▸ **Exercise instructions**
Your output should be the lines of the data that follow, reproduced exactly from the first through the line bearing "Page size: 2001x1125.".

Document structure recognition data
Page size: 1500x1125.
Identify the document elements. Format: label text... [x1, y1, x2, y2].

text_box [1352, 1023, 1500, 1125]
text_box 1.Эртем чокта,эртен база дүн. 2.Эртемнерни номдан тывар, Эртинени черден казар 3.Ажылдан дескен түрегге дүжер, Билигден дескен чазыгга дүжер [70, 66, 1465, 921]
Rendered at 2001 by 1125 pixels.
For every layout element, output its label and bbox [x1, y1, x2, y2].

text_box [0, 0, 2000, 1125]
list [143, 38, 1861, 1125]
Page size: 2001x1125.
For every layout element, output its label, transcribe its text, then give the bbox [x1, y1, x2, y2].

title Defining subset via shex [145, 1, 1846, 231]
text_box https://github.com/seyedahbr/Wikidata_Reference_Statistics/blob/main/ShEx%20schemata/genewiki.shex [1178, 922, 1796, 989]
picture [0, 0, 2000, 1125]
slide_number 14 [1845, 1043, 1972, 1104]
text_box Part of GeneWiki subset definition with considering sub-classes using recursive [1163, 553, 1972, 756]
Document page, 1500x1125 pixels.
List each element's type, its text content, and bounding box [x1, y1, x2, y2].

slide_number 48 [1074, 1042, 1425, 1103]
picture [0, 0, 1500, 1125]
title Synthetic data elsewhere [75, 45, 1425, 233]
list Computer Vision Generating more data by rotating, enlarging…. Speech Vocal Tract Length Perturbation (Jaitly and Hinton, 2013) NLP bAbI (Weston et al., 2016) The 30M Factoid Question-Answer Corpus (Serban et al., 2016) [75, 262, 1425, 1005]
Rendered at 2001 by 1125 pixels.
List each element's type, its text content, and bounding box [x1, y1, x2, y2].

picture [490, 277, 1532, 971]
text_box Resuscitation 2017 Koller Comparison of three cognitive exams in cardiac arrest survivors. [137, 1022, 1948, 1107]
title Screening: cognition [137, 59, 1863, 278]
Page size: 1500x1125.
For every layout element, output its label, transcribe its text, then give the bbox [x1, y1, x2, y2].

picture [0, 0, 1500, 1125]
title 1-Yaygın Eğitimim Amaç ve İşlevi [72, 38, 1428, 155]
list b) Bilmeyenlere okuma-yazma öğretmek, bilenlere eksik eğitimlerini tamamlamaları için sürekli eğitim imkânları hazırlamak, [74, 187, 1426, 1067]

▸ **Task response**
Page size: 1500x1125.
Identify the document elements. Format: label text... [x1, y1, x2, y2].

text_box [1352, 1023, 1500, 1125]
text_box 1.Эртем чокта,эртен база дүн. 2.Эртемнерни номдан тывар, Эртинени черден казар 3.Ажылдан дескен түрегге дүжер, Билигден дескен чазыгга дүжер [70, 66, 1465, 921]
Rendered at 2001 by 1125 pixels.
For every layout element, output its label and bbox [x1, y1, x2, y2].

text_box [0, 0, 2000, 1125]
list [143, 38, 1861, 1125]
Page size: 2001x1125.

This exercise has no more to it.